Deutsch-Angolanische
Wirtschafts-Initiative e.V.

  


Neues Gesetz zur Förderung privater Investitionen

Nach nur drei Jahren seit der letzten Reform hat Angola erneut seine Investitionsförderung umfassend erneuert und mit Gesetz Nr. 10/2018 vom 26. Juni ein vollständig neues Gesetz zur Förderung privater Investitionen (Lei do Investimento Privado) erlassen, welches die Vorgängerregelung aus dem Jahr 2015 ersetzt.

Neben zahlreichen Neu- und Umformulierungen, deren tatsächliche Auswirkungen sich erst in der Praxis zeigen werden, sind vor allem folgende Änderungen hervorzuheben:

Jegliche Mindestbeträge wurden gestrichen, d.h., das Investitionsgesetz findet nun auch auf inländische Investitionen von weniger als 50 Mio. Kwanzas Anwendung, und auch die für ausländische Investmentprojekte bedeutsame Schranke von einer Millionen US-Dollar ist entfallen.

Ebenfalls entfallen ist die Verpflichtung für ausländische Investoren, in den Bereichen Elektrizität und Wasser, Gastgewerbe und Tourismus, Transport und Logistik, Bau, Telekommunikation, Informationstechnologien und Medien einen lokalen angolanischen Partner mit mindestens 35 Prozent am Kapital zu beteiligen.

Die Entwicklungszonen, von Bedeutung für die möglichen Steuervergünstigungen, wurde von zwei auf vier erhöht: Zone A (Provinz Luanda sowie die Stadtbezirke von Benguela, Huíla, und Lobito), Zone B (die übrigen Bezirke der Provinzen Benguela und Huíla sowie die Provinzen Bié, Bengo, Cuanza Norte, Cuanza Sul, Huambo und Namibe), Zone C (die Provinzen Cuando Cubango, Cunene, Lunda Norte, Lunda Sul, Malanje ,Moxico, Uíge und Zaire), sowie Zone D (Provinz Cabinda).

Neu geschaffen und ebenfalls für Bedeutung für die Möglichkeit der Steuervergünstigung sind sogenannte vorrangige Wirtschaftsbereiche (Sectores de actividade prioritários), beispielsweise in Bildung, Landwirtschaft und Tourismus. Abgeschafft wurden dagegen die Sonderwirtschaftszonen und Entwicklungszentren.

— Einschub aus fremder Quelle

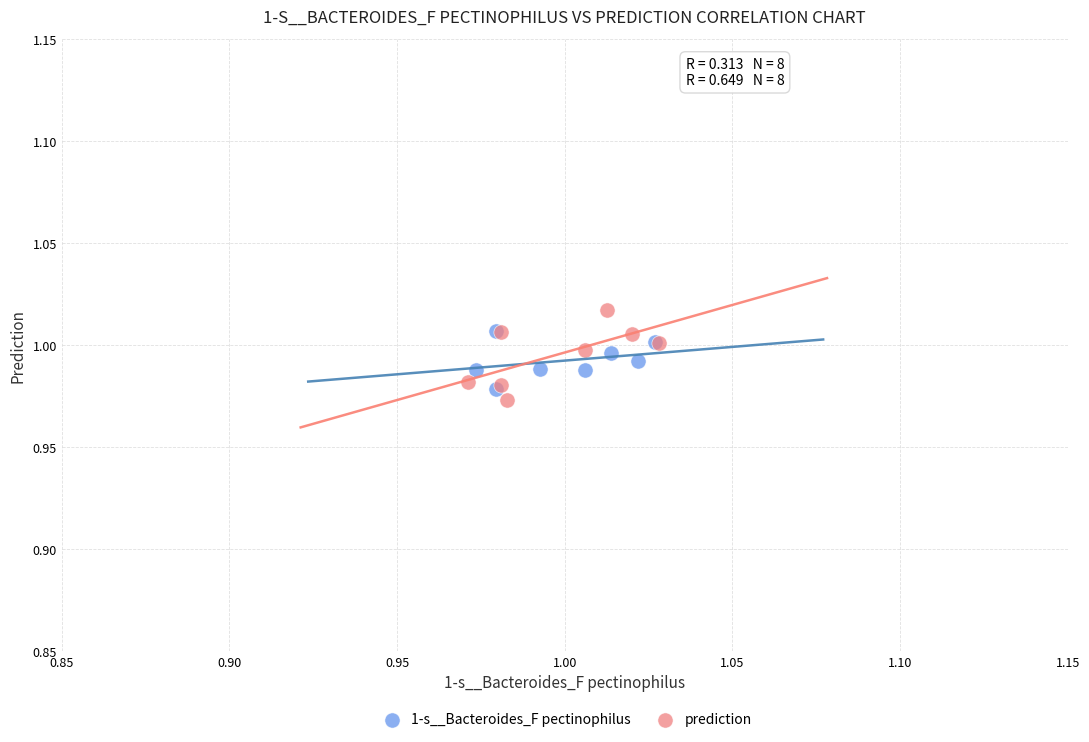

Which series has the widest spread of Y values?

prediction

Für die Bearbeitung der Verfahren und die Gewährung der Vergünstigungen ist nunmehr wieder eine einzige Behörde zuständig, die angolanische Agentur für private Investitionen und Exportförderung AIPEX (Agência de Investimento Privado e Promoção das Exportações de Angola).

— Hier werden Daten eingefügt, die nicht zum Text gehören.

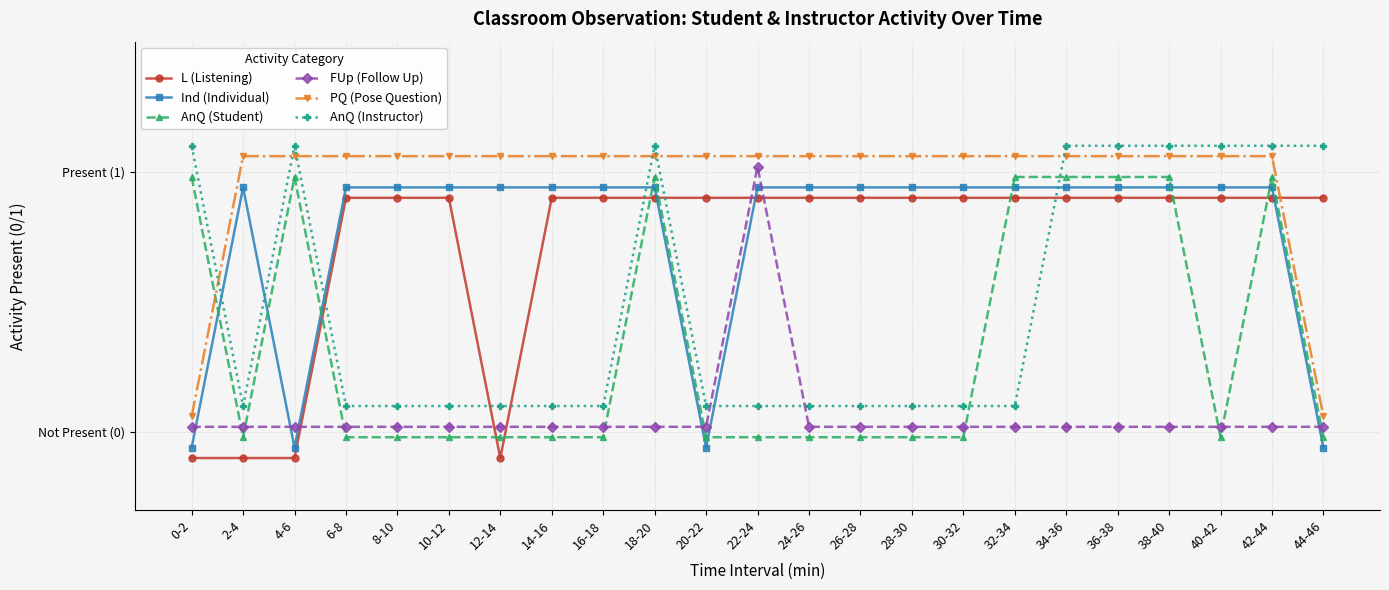

What is the maximum value shown in the chart?

1.1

Anstatt eines einzigen, einheitlichen Verhandlungsprozesses gibt es nunmehr wieder zwei verschiedene Verfahrenswege zur Erlangung der Vergünstigungen: die vorherige Anmeldung (Regime de Declaração Prévia) und das besondere Verfahren (Regime Especial), das eine Investition in einem vorrangigen Wirtschaftsbereich voraussetzt. Der Investor kann unter der Einschränkung des vorrangigen Wirtschaftsbereichs grundsätzlich frei entscheiden, welchen Verfahrensweg er beschreitet, die einfachere vorherige Anmeldung, oder das aufwendigere besondere Verfahren. Unter dem besonderen Verfahren sind allerdings weitreichendere Vergünstigungen möglich.

Das neue Investitionsgesetz bedarf noch einiger Durchführungsverordnungen. Zu beachten ist zudem, dass für bestimmte, als von strategischer Bedeutung eingestufte Sektoren (Öl, Gas, Bergbau und Finanzen) Sondervorschriften bestehen, die die Anwendung des Investitionsgesetzes verdrängen.